At the very least it ticks over. There are things to be done, people to look after. It’s what keeps us going when we could do with sticking our pyjamas on and having a bed-in for at least a week. Preferably with room service.
And it’s not so bad. Tomorrow is another day and I will no doubt be chirpier. One of the downsides of the lack of open discussion about separation and divorce is that you have no idea what it’s really like, or how you are going to feel from one day to the next. Not forever of course, but for a while. And these are very early days.
It’s been a fairly dramatic week: my son has had his first night with his dad, who has only just moved out. At the same time, I have had my first taste of what life will be like with regular days off parenting, which is weird but liberating. I didn’t do anything exciting with this new found freedom but go to the gym, finish a blog, have a bath and early bed. All ordinary things that you take for granted before you become a parent, while afterwards you relish the freedom of movement. Put simply, your life no longer solely belongs to you.
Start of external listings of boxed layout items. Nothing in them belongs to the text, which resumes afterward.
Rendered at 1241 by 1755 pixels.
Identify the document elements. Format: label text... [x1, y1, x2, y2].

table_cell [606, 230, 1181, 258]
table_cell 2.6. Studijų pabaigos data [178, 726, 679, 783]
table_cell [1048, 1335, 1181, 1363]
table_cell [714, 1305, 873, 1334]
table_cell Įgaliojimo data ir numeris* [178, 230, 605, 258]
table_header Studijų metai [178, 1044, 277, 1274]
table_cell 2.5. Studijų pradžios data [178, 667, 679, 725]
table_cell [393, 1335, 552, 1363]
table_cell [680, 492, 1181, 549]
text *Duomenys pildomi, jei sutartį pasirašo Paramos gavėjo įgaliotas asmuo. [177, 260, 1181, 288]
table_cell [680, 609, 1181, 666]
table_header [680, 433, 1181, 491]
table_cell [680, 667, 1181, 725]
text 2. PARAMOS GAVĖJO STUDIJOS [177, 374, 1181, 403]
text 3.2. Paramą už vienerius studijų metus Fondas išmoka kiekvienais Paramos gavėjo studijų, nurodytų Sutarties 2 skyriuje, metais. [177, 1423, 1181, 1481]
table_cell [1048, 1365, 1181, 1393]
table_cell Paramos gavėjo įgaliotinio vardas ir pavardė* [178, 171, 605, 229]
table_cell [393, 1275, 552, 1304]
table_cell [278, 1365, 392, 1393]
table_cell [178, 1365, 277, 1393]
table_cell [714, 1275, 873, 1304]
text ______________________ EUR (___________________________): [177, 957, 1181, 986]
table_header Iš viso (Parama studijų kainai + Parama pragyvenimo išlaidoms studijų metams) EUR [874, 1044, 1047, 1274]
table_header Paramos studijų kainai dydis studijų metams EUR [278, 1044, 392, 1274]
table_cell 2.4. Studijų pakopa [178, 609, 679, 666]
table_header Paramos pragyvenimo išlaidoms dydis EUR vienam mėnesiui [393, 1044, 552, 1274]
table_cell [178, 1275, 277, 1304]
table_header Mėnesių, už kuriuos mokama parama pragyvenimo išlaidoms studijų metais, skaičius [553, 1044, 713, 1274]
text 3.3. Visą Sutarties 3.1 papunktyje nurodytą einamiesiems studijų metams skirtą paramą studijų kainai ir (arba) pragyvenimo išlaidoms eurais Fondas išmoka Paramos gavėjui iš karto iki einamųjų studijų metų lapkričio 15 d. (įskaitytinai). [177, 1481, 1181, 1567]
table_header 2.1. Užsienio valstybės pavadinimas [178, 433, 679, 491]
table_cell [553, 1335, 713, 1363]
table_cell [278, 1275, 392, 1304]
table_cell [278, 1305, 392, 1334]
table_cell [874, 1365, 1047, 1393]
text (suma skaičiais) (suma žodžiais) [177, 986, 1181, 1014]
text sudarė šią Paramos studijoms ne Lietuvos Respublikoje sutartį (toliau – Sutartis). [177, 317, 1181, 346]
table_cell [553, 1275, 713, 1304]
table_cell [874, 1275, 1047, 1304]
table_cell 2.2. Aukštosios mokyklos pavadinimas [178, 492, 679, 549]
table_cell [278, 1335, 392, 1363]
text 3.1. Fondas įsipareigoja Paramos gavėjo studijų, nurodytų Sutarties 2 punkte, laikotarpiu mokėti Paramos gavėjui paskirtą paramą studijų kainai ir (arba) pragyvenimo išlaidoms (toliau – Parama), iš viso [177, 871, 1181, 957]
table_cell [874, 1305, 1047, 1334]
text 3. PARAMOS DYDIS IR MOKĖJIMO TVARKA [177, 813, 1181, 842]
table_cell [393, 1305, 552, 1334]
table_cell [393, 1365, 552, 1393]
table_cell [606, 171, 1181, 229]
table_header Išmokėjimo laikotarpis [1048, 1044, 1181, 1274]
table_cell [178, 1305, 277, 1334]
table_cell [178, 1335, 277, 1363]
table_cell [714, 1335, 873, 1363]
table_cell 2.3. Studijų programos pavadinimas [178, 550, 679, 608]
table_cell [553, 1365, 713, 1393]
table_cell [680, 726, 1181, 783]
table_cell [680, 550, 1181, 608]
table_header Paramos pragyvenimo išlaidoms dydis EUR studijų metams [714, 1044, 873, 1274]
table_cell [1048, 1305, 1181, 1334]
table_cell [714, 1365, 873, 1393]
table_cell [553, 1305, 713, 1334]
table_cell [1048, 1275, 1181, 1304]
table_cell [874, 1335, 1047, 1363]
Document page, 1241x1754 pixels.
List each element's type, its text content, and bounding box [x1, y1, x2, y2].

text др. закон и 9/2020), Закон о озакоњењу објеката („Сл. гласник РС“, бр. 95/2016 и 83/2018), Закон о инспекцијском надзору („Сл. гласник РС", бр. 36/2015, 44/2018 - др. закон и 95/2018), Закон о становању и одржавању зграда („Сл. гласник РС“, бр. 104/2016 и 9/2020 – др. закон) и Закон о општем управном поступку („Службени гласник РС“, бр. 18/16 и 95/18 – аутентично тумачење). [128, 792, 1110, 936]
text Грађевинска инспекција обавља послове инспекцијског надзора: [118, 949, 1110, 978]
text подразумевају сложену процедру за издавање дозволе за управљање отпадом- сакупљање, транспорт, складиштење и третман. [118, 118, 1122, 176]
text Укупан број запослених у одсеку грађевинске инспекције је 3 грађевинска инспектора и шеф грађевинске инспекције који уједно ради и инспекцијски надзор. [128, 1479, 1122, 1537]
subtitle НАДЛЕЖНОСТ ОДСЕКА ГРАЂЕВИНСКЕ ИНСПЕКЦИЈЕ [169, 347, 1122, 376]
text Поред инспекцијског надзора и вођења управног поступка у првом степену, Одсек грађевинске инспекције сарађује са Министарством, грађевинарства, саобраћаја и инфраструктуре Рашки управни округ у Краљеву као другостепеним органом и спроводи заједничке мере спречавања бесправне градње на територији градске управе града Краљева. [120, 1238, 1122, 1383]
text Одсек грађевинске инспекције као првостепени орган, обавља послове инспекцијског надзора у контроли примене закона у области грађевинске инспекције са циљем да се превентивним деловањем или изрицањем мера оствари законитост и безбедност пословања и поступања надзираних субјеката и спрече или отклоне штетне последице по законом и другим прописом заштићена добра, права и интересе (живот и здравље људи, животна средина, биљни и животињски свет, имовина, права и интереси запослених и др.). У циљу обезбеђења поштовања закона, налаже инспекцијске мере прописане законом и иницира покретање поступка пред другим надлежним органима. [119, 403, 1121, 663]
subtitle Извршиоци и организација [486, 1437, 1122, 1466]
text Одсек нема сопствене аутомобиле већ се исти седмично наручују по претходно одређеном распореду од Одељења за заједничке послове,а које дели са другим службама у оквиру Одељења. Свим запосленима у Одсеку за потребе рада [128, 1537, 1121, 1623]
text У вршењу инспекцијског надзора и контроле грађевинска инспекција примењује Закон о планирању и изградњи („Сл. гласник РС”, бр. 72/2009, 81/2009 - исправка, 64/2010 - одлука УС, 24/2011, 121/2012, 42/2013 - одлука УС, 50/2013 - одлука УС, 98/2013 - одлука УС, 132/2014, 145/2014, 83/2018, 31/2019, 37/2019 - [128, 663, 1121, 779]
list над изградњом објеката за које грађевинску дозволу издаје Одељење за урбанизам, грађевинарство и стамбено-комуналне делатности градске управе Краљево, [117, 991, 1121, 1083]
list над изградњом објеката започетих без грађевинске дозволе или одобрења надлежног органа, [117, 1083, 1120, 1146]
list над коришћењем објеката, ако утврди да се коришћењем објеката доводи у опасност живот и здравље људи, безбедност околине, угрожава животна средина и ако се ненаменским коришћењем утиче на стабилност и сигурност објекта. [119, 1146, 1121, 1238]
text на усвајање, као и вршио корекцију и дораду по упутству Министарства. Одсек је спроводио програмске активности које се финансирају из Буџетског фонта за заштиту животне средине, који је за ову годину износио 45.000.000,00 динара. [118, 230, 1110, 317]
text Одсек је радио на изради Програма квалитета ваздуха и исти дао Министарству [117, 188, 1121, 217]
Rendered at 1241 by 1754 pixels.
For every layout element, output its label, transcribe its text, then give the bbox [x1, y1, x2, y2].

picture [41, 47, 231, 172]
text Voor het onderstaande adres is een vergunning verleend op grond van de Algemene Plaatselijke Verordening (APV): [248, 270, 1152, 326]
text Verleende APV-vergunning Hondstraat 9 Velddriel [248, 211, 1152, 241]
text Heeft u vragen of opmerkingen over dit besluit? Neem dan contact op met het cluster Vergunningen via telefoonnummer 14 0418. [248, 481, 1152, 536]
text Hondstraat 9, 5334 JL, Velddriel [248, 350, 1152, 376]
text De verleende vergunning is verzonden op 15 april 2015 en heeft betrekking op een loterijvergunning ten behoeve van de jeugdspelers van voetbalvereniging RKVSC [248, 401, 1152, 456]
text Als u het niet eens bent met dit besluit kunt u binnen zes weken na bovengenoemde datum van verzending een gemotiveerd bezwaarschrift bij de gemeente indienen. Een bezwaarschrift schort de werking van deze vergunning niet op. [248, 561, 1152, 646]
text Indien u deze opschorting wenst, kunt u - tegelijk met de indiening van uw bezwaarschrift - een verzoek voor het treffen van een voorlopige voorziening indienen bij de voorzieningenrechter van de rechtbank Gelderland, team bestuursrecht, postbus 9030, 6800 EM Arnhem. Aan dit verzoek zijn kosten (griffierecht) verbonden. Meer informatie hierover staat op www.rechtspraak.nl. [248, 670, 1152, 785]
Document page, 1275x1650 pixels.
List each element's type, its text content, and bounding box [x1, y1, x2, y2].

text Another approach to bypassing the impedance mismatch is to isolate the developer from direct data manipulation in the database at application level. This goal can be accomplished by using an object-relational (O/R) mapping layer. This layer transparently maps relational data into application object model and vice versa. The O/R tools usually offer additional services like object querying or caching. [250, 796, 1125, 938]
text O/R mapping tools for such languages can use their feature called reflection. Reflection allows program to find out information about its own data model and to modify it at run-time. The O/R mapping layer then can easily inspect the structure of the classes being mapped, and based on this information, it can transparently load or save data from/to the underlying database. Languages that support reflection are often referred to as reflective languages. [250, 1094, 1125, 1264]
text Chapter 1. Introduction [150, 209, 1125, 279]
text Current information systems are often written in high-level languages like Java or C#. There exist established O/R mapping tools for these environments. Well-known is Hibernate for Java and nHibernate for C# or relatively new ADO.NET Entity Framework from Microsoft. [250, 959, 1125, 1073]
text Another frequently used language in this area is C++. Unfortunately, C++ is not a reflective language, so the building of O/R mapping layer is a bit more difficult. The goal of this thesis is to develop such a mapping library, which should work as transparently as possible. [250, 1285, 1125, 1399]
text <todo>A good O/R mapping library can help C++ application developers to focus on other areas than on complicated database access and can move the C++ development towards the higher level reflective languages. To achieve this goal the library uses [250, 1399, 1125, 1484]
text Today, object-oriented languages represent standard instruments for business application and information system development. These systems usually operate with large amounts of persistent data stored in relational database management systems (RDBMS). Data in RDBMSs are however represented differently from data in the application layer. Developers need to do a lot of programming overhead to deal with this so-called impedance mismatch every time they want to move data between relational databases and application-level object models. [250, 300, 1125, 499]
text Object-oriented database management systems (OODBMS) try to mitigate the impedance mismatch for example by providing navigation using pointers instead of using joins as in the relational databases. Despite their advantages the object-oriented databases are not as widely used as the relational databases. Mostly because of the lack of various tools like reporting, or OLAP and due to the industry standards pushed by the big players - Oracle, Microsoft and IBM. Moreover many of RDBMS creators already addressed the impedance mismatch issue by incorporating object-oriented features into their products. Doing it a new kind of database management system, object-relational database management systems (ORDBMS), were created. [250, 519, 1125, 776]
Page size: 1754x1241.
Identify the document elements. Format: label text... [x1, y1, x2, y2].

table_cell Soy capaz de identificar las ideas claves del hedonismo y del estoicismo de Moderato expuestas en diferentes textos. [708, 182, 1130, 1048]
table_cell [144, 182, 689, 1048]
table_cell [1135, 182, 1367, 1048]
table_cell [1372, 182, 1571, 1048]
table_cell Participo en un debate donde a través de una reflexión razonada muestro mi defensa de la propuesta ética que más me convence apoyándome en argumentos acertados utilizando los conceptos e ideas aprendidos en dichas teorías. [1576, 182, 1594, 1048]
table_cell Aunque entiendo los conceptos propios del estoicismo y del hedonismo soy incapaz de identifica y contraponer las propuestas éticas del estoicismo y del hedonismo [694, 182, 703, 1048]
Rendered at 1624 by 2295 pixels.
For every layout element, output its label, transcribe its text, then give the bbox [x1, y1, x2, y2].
And yes, of course, that is what we signed up for and we wouldn’t have it any other way. Except I have a feeling that I am also going to enjoy that freedom, something I feel a teeny bit guilty about. As a mother, it’s hard to admit that is nice to get regular breaks (not just for work) from him. At first, I was afraid of how I would cope with it; thinking about it upset me. Despite being able to do what I wanted, it did feel strange to be in the flat alone. Sad and happy all at once.
It’s a theme that’s continued all week and I guess it’s inevitable for a while. A big change has taken place for all of us, so things take a while to settle. If you are anything like me (impatient), once you have made this change, you want the new life to happen as soon as possible. Push headlong into it, hoping that you get to skip some of the pain of what is behind you by looking forward.
But it doesn’t work like that. Keep that up and you’ll crash and burn at some point. I know, because I’ve been there before; reality always trumps denial in the end. I’m reading a very helpful book that a friend bought me which is about the stages of getting through separation and beyond. It’s cheesily, but appropriately called Crazy Time, and it’s based on the stories from interviews and research on the subject. The comfort of the book is in recognition of other people’s stories. And there is every possibility that going a bit crazy at this time is exactly what you might do, but it helps to know you are not alone. This is normal, because you are going through a grief process and life will not be easy.
Unless you are super rich, money is likely to be an issue at some level because you will be financially worse off. Depending on the situation, you might have little childcare support. If you are 40 plus, you might look at the flappy bits on your body and wonder if anyone will ever want to look at them again. And even if they did, wonder how you could work up the nerve to show them. You might wonder about your social future with mostly coupled friends.
Even if you’re not afraid of dating, you might be a little bit frightened of the modern methods. I met my husband through internet dating and it was fairly common back then. But things have moved on in a decade. We now have smart phones and apps for everything. Swooshing left or right, deciding yes or no, in an instant, based on an image. Fairly brutal stuff, but lots are doing it. Despite the shallowness of it, there is an honesty there: look at them, do you fancy them, yes or no? Swipe. There are other apps, like ones that search your friend’s Facebook profiles, looking to match you with their friends.
The technology is no doubt sophisticated, and I have benefitted from it in the past, but I now think the internet has killed the romance of finding a date. It fits with our consumer nature now: we categorise ourselves as this, we have a checklist of that. Then we can browse for something to put in our basket, or reject. If we can communicate via devices instead of real life, so much the better. I wonder how the human race ever perpetuated itself before the internet existed? I wonder if we are beginning to forget.
At the moment, this is the scary stuff ahead. Doing anything about it now exists in the crazy time. And in the meantime, life rumbles on, it rearranges itself. The future becomes the new normal.